Reproduce verbatim the records starting at the line containing "Lines per view: lens" and ending at the line containing "0.017195, 0.987054, -0.108714]]", with both of those lines included. Omit the pictures from your answer.

GIVEN DATA:
○ ○ ○

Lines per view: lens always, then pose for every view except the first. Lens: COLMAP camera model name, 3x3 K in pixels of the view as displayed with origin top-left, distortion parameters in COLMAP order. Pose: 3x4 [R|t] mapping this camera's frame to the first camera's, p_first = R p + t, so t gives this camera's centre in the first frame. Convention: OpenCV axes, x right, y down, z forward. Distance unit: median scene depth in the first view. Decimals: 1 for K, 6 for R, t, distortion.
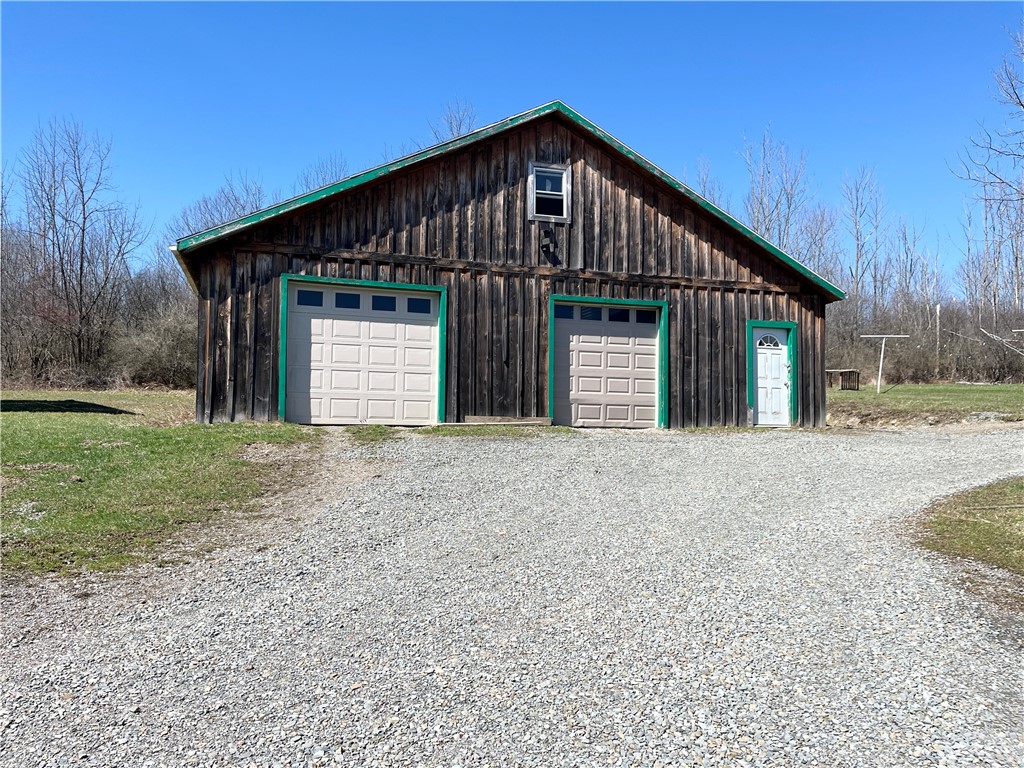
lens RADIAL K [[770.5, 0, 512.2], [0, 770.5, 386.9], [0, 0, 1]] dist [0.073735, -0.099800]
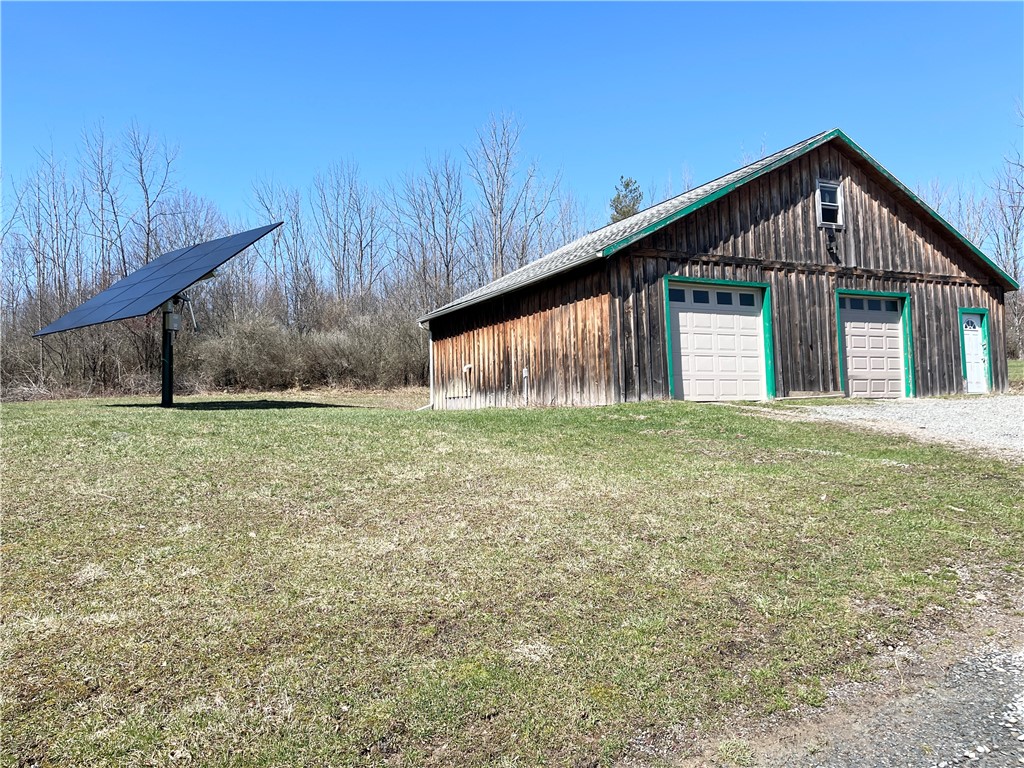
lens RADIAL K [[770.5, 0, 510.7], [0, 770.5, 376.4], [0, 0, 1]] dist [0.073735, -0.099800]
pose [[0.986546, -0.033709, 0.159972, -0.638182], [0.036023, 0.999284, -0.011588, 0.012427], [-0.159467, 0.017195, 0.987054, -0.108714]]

○ ○ ○

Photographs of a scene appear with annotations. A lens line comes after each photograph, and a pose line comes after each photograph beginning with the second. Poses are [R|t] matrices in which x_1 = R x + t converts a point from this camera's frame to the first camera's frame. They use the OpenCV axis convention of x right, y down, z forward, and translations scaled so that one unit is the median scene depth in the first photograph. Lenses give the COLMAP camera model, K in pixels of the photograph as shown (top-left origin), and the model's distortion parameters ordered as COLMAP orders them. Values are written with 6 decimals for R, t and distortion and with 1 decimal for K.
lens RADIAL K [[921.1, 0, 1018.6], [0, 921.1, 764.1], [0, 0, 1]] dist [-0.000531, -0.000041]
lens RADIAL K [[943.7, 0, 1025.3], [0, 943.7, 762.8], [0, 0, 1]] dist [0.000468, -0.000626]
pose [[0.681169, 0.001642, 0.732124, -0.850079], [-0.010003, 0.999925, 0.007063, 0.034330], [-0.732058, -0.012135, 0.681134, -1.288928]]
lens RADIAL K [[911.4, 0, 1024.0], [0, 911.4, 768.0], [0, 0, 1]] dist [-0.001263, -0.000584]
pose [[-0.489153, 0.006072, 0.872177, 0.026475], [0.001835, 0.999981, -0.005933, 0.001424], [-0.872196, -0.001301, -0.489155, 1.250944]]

○ ○ ○

OUTPUT OF THE EXERCISE:
Lines per view: lens always, then pose for every view except the first. Lens: COLMAP camera model name, 3x3 K in pixels of the view as displayed with origin top-left, distortion parameters in COLMAP order. Pose: 3x4 [R|t] mapping this camera's frame to the first camera's, p_first = R p + t, so t gives this camera's centre in the first frame. Convention: OpenCV axes, x right, y down, z forward. Distance unit: median scene depth in the first view. Decimals: 1 for K, 6 for R, t, distortion.
lens RADIAL K [[770.5, 0, 512.2], [0, 770.5, 386.9], [0, 0, 1]] dist [0.073735, -0.099800]
lens RADIAL K [[770.5, 0, 510.7], [0, 770.5, 376.4], [0, 0, 1]] dist [0.073735, -0.099800]
pose [[0.986546, -0.033709, 0.159972, -0.638182], [0.036023, 0.999284, -0.011588, 0.012427], [-0.159467, 0.017195, 0.987054, -0.108714]]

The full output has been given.